Scientists say they've devised a way to create "programmable" silk-based forms that have a variety of optical, chemical or biological functions. Imagine pins or other mechanical components that change color when they near a breaking point, or solids that can deliver drugs, among other possible uses.
Tufts University engineers used silk fibroin, the protein that makes silk durable, to create a three-dimensional bulk material using a water-based fabrication method. The material is what's known as a biopolymer, which are made up of bonded biological molecules that form larger structures. For example, cellulose is the most common biopolymer on earth. We've recently seen similar materials used to 3D print bikes, believe it or not.
The engineers developed a method to manipulate the bulk material with water-soluble molecules that can create new forms embedded with a variety of new functions. Rather than modifying an already-formed structure, the process allows the functional molecules to be integrated into the silk-based material as it forms. Similar methods have been used to create functional two-dimensional materials, but the Tufts team demonstrated the ability to build three-dimensional, programmable forms from the ground up.

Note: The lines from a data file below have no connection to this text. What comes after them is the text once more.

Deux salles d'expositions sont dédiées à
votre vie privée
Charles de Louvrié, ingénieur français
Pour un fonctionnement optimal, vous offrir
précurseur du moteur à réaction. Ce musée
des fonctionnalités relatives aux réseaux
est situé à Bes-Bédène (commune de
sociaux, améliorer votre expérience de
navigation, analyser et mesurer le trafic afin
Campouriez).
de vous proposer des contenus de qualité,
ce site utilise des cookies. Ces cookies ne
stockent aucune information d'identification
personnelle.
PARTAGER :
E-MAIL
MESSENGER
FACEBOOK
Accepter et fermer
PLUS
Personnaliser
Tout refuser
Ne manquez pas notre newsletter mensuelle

The entirely water-based process used to create the forms starts with a solution that then transitions to a gel as the molecules bond and assemble the form. In its final stage the form is solidified, although one possible application of the technology includes loading a solid mechanical part with enzymes that could actually allow for growth over time, something that could be handy for biological implants.
"The ability to embed functional elements in biopolymers, control their self-assembly, and modify their ultimate form creates significant opportunities for bio-inspired fabrication of high-performing multifunctional materials," said study author Fiorenzo G. Omenetto, Ph.D.
As part of their research, the engineers created a surgical pin that changes color to indicate when it is nearing its failure limit, functional screws embedded with gold nanorods that can be heated on demand in response to infrared light, and biologically compatible forms that can release drugs or other materials in the body over a period of time.
The researchers say they can imagine other possible uses, like hardware that can sense and report the environmental conditions around it, or flexible household goods that can be reshaped as needed.
Basing the process on silk comes with the advantage of creating a material that is tough, durable, biocompatible and biodegradable. The versatile material also holds promise for boosting battery performance. More research is planned to try the material and process on new forms and functions.
The study was published in the journal Proceedings of the National Academy of Sciences.